Sum of Root To Leaf Binary Numbers

Sum of Root To Leaf Binary Numbers

What is this problem about?

The "Sum of Root To Leaf Binary Numbers interview question" is a classic tree traversal problem that challenges your ability to work with binary trees and binary-to-decimal conversions. In this coding challenge, you are given a binary tree where each node contains either a 0 or a 1. Every path from the root to a leaf represents a binary number. Your goal is to calculate the sum of all these binary numbers and return the result as a decimal integer.

For instance, a path starting at the root and moving down through several children to a leaf might look like 1 -> 0 -> 1. In binary terms, this sequence represents the number 5 (12^2 + 02^1 + 1*2^0). The problem requires you to traverse every such path, compute its value, and aggregate them.

Why is this asked in interviews?

Companies like Microsoft, Meta, and Amazon frequently use this "Sum of Root To Leaf Binary Numbers coding problem" to evaluate a candidate's proficiency in tree data structures. It tests several fundamental skills:

1. Tree Traversal: Understanding how to visit every node, specifically reaching leaf nodes.
2. Path Tracking: Maintaining state (the current binary value) as you move deeper into the tree.
3. Bit Manipulation: Using bitwise operations or mathematical shifts to build the binary number efficiently.
4. Recursive Thinking: Implementing a solution that naturally follows the recursive definition of a tree.

Algorithmic pattern used

The primary "Depth-First Search interview pattern" is the most effective way to solve this. DFS allows you to explore each branch of the tree from root to leaf before backtracking. As you descend, you pass the accumulated value of the path to the child nodes. The value at any node is calculated as (parent_value * 2) + current_node_value. This effectively shifts the previous bits to the left and adds the new bit.

Example explanation

Imagine a small tree:

• Root (1)
• Left child of root (0)
• Right child of root (1)
• Left child of '0' (1) [Leaf]
• Right child of '1' (0) [Leaf]

Paths:

1. Root -> 0 -> 1: The binary sequence is 101, which equals 5.
2. Root -> 1 -> 0: The binary sequence is 110, which equals 6.

The total sum would be 5 + 6 = 11. By using DFS, we start at the root with 1. Moving left to 0, our value becomes 1*2 + 0 = 2. Moving further left to the leaf 1, it becomes 2*2 + 1 = 5. We then backtrack and explore the right branch similarly.
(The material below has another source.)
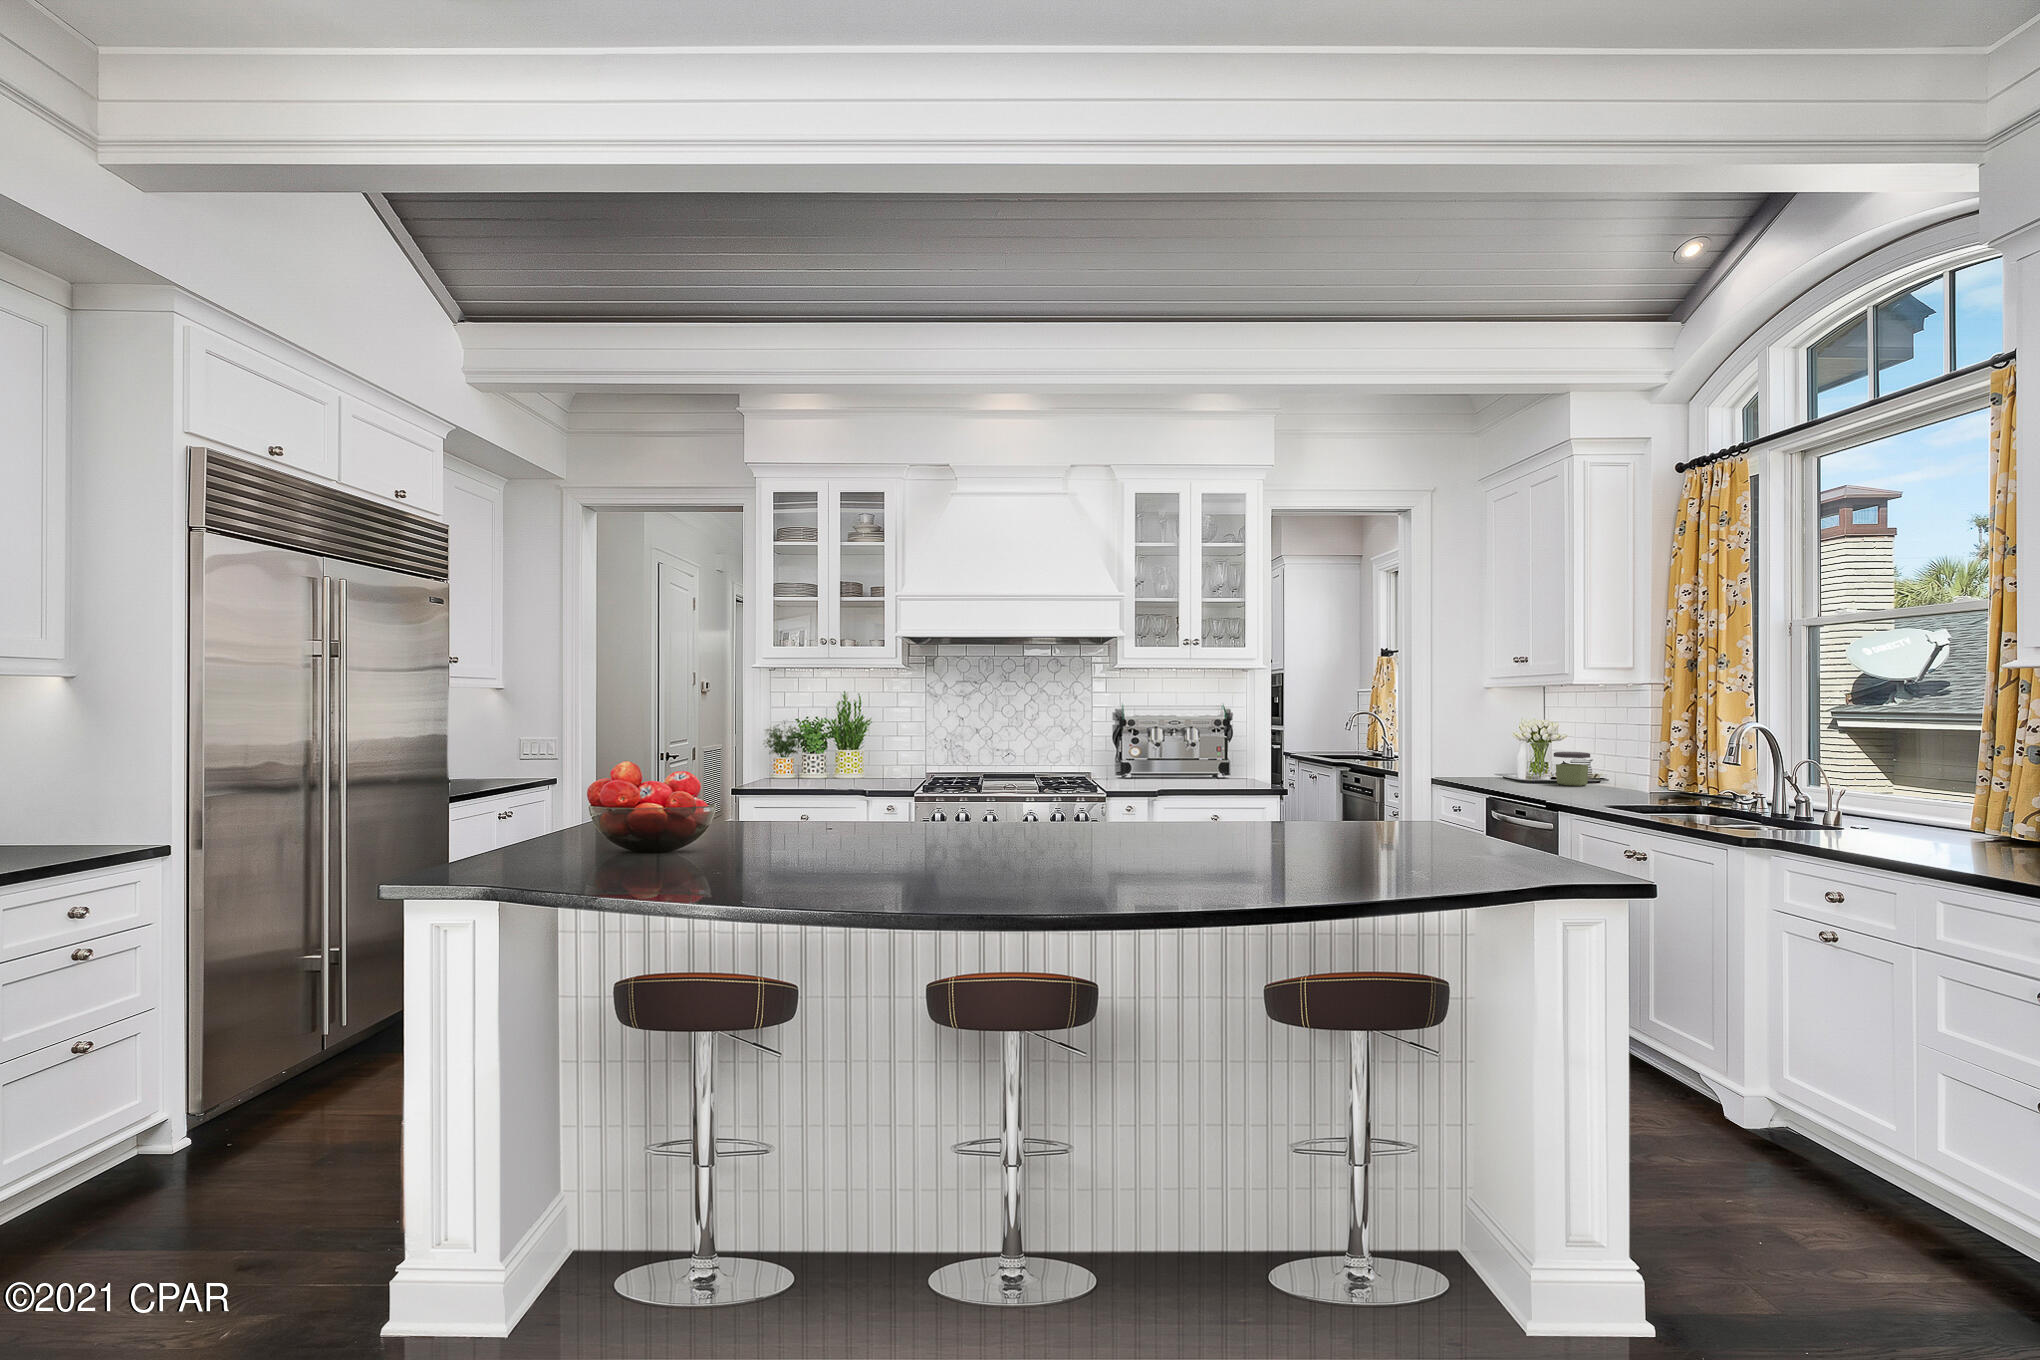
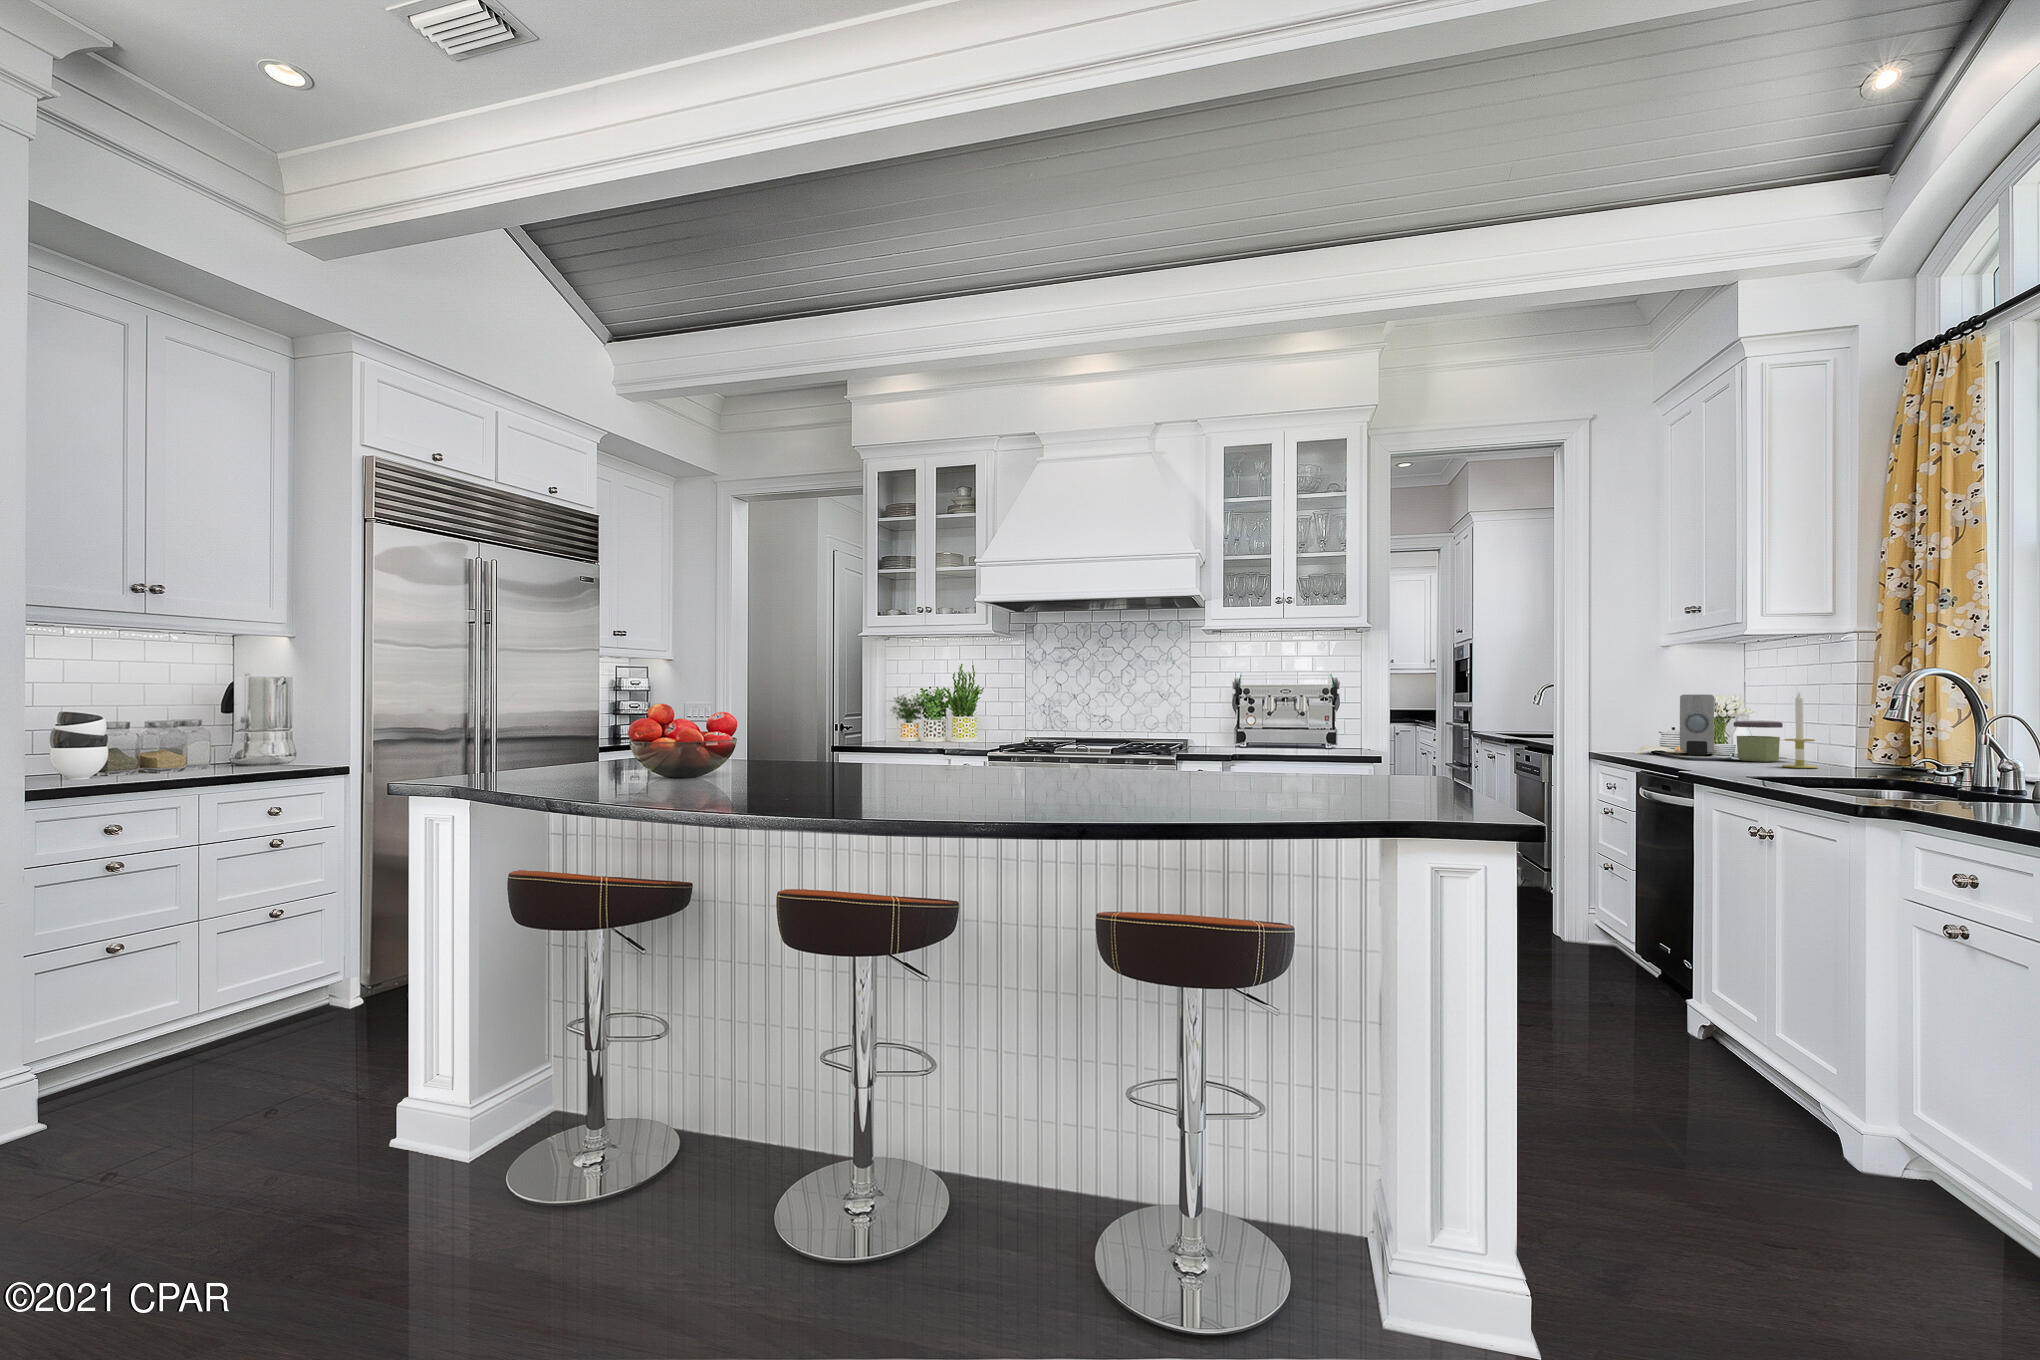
soap dispenser: none [1502,729,1532,779] -> present [1680,694,1716,755]
candle: none [1600,730,1627,792] -> present [1782,693,1818,768]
Common mistakes candidates make

• Integer Overflow: If the tree is very deep, the binary number might exceed the capacity of a standard 32-bit integer. It is important to check if the result needs to be returned modulo some value.
• Incorrect Leaf Detection: Candidates sometimes fail to correctly identify a leaf node (a node with no left or right children), leading to double-counting or missing paths.
• State Pollution: When using recursion, failing to correctly pass the current path value can result in one branch's value bleeding into another.

Interview preparation tip

When dealing with "Tree interview patterns", always practice drawing out the tree and manually calculating the value for a few paths. This helps you visualize how the value accumulates. Additionally, master the bitwise left-shift operator (<<), as (val << 1) | node.val is a cleaner and often faster way to perform binary accumulation than standard multiplication and addition.